Work instruction: Give back only the lines in the records below from the one with "TODOdoc Notr uses" to the one with "Supported fonts: Cascadia", both inclusive, word for word.

Data excerpts:

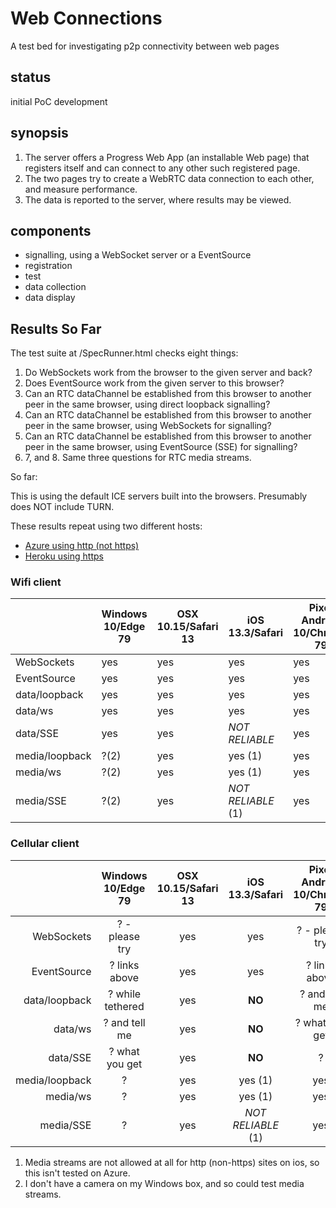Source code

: # Web Connections

A test bed for investigating p2p connectivity between web pages

## status

initial PoC development

## synopsis

1. The server offers a Progress Web App (an installable Web page) that registers itself and can connect to any other such registered page.
2. The two pages try to create a WebRTC data connection to each other, and measure performance.
3. The data is reported to the server, where results may be viewed.

## components

- signalling, using a WebSocket server or a EventSource
- registration
- test
- data collection
- data display

## Results So Far

The test suite at /SpecRunner.html checks eight things:
1. Do WebSockets work from the browser to the given server and back?
2. Does EventSource work from the given server to this browser?
3. Can an RTC dataChannel be established from this browser to another peer in the same browser, using direct loopback signalling?
4. Can an RTC dataChannel be established from this browser to another peer in the same browser, using WebSockets for signalling?
5. Can an RTC dataChannel be established from this browser to another peer in the same browser, using EventSource (SSE) for signalling?
6. 7, and 8. Same three questions for RTC media streams.

So far:

This is using the default ICE servers built into the browsers. Presumably does NOT include TURN.

These results repeat using two different hosts:
- [Azure using http (not https)](http://52.183.27.25:8443/SpecRunner.html)
- [Heroku using https](https://intense-savannah-20051.herokuapp.com/SpecRunner.html)

### Wifi client

|              | Windows 10/Edge 79 | OSX 10.15/Safari 13 | iOS 13.3/Safari  | Pixel Android 10/Chrome 79|
|--------------|--------------------|---------------------|------------------|---------------------------|
|WebSockets    |yes                 |yes                  |yes               |yes                        |
|EventSource   |yes                 |yes                  |yes               |yes                        |
|data/loopback |yes                 |yes                  |yes               |yes                        |
|data/ws       |yes                 |yes                  |yes               |yes                        |
|data/SSE      |yes                 |yes                  |_NOT RELIABLE_    |yes                        |
|media/loopback|?(2)                |yes                  |yes (1)           |yes                        |
|media/ws      |?(2)                |yes                  |yes (1)           |yes                        |
|media/SSE     |?(2)                |yes                  |_NOT RELIABLE_ (1)|yes                        |

### Cellular client

|              | Windows 10/Edge 79 | OSX 10.15/Safari 13 | iOS 13.3/Safari  | Pixel Android 10/Chrome 79|
|-------------:|:------------------:|:-------------------:|:----------------:|:-------------------------:|
|WebSockets    |? - please try      |yes                  |yes               |? - please try             |
|EventSource   |? links above       |yes                  |yes               |?   links above            |
|data/loopback |? while tethered    |yes                  |**NO**            |?   and tell me            |
|data/ws       |? and tell me       |yes                  |**NO**            |?   what you get           |
|data/SSE      |? what you get      |yes                  |**NO**            |?                          |
|media/loopback|?                   |yes                  |yes (1)           |yes                        |
|media/ws      |?                   |yes                  |yes (1)           |yes                        |
|media/SSE     |?                   |yes                  |_NOT RELIABLE_ (1)|yes                        |

1. Media streams are not allowed at all for http (non-https) sites on ios, so this isn't tested on Azure.
2. I don't have a camera on my Windows box, and so could test media streams.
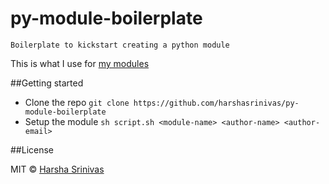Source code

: # py-module-boilerplate

`Boilerplate to kickstart creating a python module`

This is what I use for [my modules](https://github.com/harshasrinivas?tab=repositories)

##Getting started

* Clone the repo `git clone https://github.com/harshasrinivas/py-module-boilerplate`
* Setup the module `sh script.sh <module-name> <author-name> <author-email>`

##License

MIT © [Harsha Srinivas](https://in.linkedin.com/in/harshasrinivas)
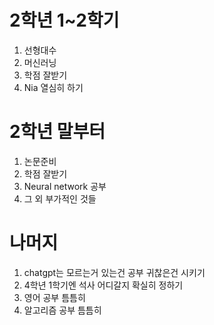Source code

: # 2학년 1~2학기
1. 선형대수
2. 머신러닝
3. 학점 잘받기
4. Nia 열심히 하기

# 2학년 말부터
1. 논문준비
2. 학점 잘받기
3. Neural network 공부
4. 그 외 부가적인 것들

# 나머지
1. chatgpt는 모르는거 있는건 공부 귀찮은건 시키기
2. 4학년 1학기엔 석사 어디갈지 확실히 정하기
3. 영어 공부 틈틈히
4. 알고리즘 공부 틈틈히

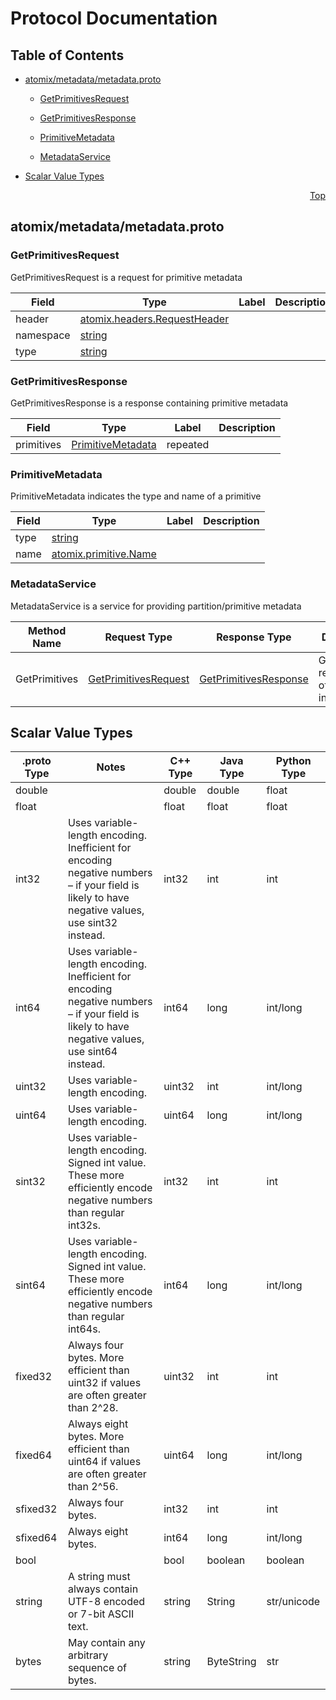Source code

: # Protocol Documentation
<a name="top"></a>

## Table of Contents

- [atomix/metadata/metadata.proto](#atomix/metadata/metadata.proto)
    - [GetPrimitivesRequest](#atomix.metadata.GetPrimitivesRequest)
    - [GetPrimitivesResponse](#atomix.metadata.GetPrimitivesResponse)
    - [PrimitiveMetadata](#atomix.metadata.PrimitiveMetadata)
  
  
  
    - [MetadataService](#atomix.metadata.MetadataService)
  

- [Scalar Value Types](#scalar-value-types)



<a name="atomix/metadata/metadata.proto"></a>
<p align="right"><a href="#top">Top</a></p>

## atomix/metadata/metadata.proto



<a name="atomix.metadata.GetPrimitivesRequest"></a>

### GetPrimitivesRequest
GetPrimitivesRequest is a request for primitive metadata


| Field | Type | Label | Description |
| ----- | ---- | ----- | ----------- |
| header | [atomix.headers.RequestHeader](#atomix.headers.RequestHeader) |  |  |
| namespace | [string](#string) |  |  |
| type | [string](#string) |  |  |






<a name="atomix.metadata.GetPrimitivesResponse"></a>

### GetPrimitivesResponse
GetPrimitivesResponse is a response containing primitive metadata


| Field | Type | Label | Description |
| ----- | ---- | ----- | ----------- |
| primitives | [PrimitiveMetadata](#atomix.metadata.PrimitiveMetadata) | repeated |  |






<a name="atomix.metadata.PrimitiveMetadata"></a>

### PrimitiveMetadata
PrimitiveMetadata indicates the type and name of a primitive


| Field | Type | Label | Description |
| ----- | ---- | ----- | ----------- |
| type | [string](#string) |  |  |
| name | [atomix.primitive.Name](#atomix.primitive.Name) |  |  |





 

 

 


<a name="atomix.metadata.MetadataService"></a>

### MetadataService
MetadataService is a service for providing partition/primitive metadata

| Method Name | Request Type | Response Type | Description |
| ----------- | ------------ | ------------- | ------------|
| GetPrimitives | [GetPrimitivesRequest](#atomix.metadata.GetPrimitivesRequest) | [GetPrimitivesResponse](#atomix.metadata.GetPrimitivesResponse) | GetPrimitives returns a list of primitives in a partition |

 



## Scalar Value Types

| .proto Type | Notes | C++ Type | Java Type | Python Type |
| ----------- | ----- | -------- | --------- | ----------- |
| <a name="double" /> double |  | double | double | float |
| <a name="float" /> float |  | float | float | float |
| <a name="int32" /> int32 | Uses variable-length encoding. Inefficient for encoding negative numbers – if your field is likely to have negative values, use sint32 instead. | int32 | int | int |
| <a name="int64" /> int64 | Uses variable-length encoding. Inefficient for encoding negative numbers – if your field is likely to have negative values, use sint64 instead. | int64 | long | int/long |
| <a name="uint32" /> uint32 | Uses variable-length encoding. | uint32 | int | int/long |
| <a name="uint64" /> uint64 | Uses variable-length encoding. | uint64 | long | int/long |
| <a name="sint32" /> sint32 | Uses variable-length encoding. Signed int value. These more efficiently encode negative numbers than regular int32s. | int32 | int | int |
| <a name="sint64" /> sint64 | Uses variable-length encoding. Signed int value. These more efficiently encode negative numbers than regular int64s. | int64 | long | int/long |
| <a name="fixed32" /> fixed32 | Always four bytes. More efficient than uint32 if values are often greater than 2^28. | uint32 | int | int |
| <a name="fixed64" /> fixed64 | Always eight bytes. More efficient than uint64 if values are often greater than 2^56. | uint64 | long | int/long |
| <a name="sfixed32" /> sfixed32 | Always four bytes. | int32 | int | int |
| <a name="sfixed64" /> sfixed64 | Always eight bytes. | int64 | long | int/long |
| <a name="bool" /> bool |  | bool | boolean | boolean |
| <a name="string" /> string | A string must always contain UTF-8 encoded or 7-bit ASCII text. | string | String | str/unicode |
| <a name="bytes" /> bytes | May contain any arbitrary sequence of bytes. | string | ByteString | str |

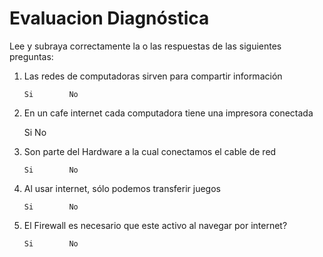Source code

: # Evaluacion Diagnóstica

Lee y subraya correctamente la o las respuestas de las siguientes preguntas:

1. Las redes de computadoras sirven para compartir información

       Si        No

2.  En un cafe internet cada computadora tiene una impresora conectada

       Si        No

3. Son parte del Hardware a la cual conectamos el cable de red

       Si        No

4. Al usar internet, sólo podemos transferir juegos

       Si        No

5. El Firewall es necesario que este activo al navegar por internet?

       Si        No






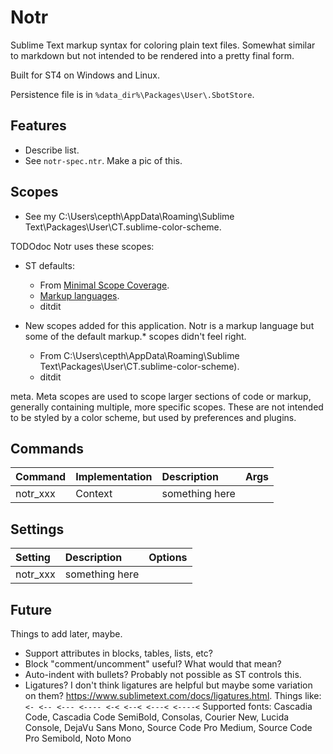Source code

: # Notr

Sublime Text markup syntax for coloring plain text files. Somewhat similar to markdown but not intended to be rendered
into a pretty final form.

Built for ST4 on Windows and Linux.

Persistence file is in `%data_dir%\Packages\User\.SbotStore`.

## Features

- Describe list.
- See `notr-spec.ntr`. Make a pic of this.

## Scopes

- See my C:\Users\cepth\AppData\Roaming\Sublime Text\Packages\User\CT.sublime-color-scheme.

TODOdoc Notr uses these scopes:
- ST defaults:
  - From [Minimal Scope Coverage](https://www.sublimetext.com/docs/scope_naming.html#minimal-scope-coverage).
  - [Markup languages](https://www.sublimetext.com/docs/scope_naming.html#markup).
  - ditdit

- New scopes added for this application. Notr is a markup language but some of the default markup.* scopes
  didn't feel right.
  - From C:\Users\cepth\AppData\Roaming\Sublime Text\Packages\User\CT.sublime-color-scheme).
  - ditdit

meta. Meta scopes are used to scope larger sections of code or markup, generally containing multiple, more specific scopes. These are not intended to be styled by a color scheme, but used by preferences and plugins.


## Commands

| Command                    | Implementation | Description                   | Args                           |
| :--------                  | :-------       | :-------                      | :--------                      |
| notr_xxx                   | Context        | something here                |                                |


## Settings

| Setting              | Description                              | Options                                    |
| :--------            | :-------                                 | :------                                    |
| notr_xxx             | something here                           |                                            |


## Future
Things to add later, maybe.

- Support attributes in blocks, tables, lists, etc?
- Block "comment/uncomment" useful? What would that mean?
- Auto-indent with bullets? Probably not possible as ST controls this.
- Ligatures?
    I don't think ligatures are helpful but maybe some variation on them?
    https://www.sublimetext.com/docs/ligatures.html.
    Things like:
       `<- <-- <--- <---- <-< <--< <---< <----<`
    Supported fonts: Cascadia Code, Cascadia Code SemiBold, Consolas, Courier New, 
      Lucida Console, DejaVu Sans Mono, Source Code Pro Medium, Source Code Pro Semibold, Noto Mono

Response to the task:
TODOdoc Notr uses these scopes:
- ST defaults:
  - From [Minimal Scope Coverage](https://www.sublimetext.com/docs/scope_naming.html#minimal-scope-coverage).
  - [Markup languages](https://www.sublimetext.com/docs/scope_naming.html#markup).
  - ditdit

- New scopes added for this application. Notr is a markup language but some of the default markup.* scopes
  didn't feel right.
  - From C:\Users\cepth\AppData\Roaming\Sublime Text\Packages\User\CT.sublime-color-scheme).
  - ditdit

meta. Meta scopes are used to scope larger sections of code or markup, generally containing multiple, more specific scopes. These are not intended to be styled by a color scheme, but used by preferences and plugins.


## Commands

| Command                    | Implementation | Description                   | Args                           |
| :--------                  | :-------       | :-------                      | :--------                      |
| notr_xxx                   | Context        | something here                |                                |


## Settings

| Setting              | Description                              | Options                                    |
| :--------            | :-------                                 | :------                                    |
| notr_xxx             | something here                           |                                            |


## Future
Things to add later, maybe.

- Support attributes in blocks, tables, lists, etc?
- Block "comment/uncomment" useful? What would that mean?
- Auto-indent with bullets? Probably not possible as ST controls this.
- Ligatures?
    I don't think ligatures are helpful but maybe some variation on them?
    https://www.sublimetext.com/docs/ligatures.html.
    Things like:
       `<- <-- <--- <---- <-< <--< <---< <----<`
    Supported fonts: Cascadia Code, Cascadia Code SemiBold, Consolas, Courier New, 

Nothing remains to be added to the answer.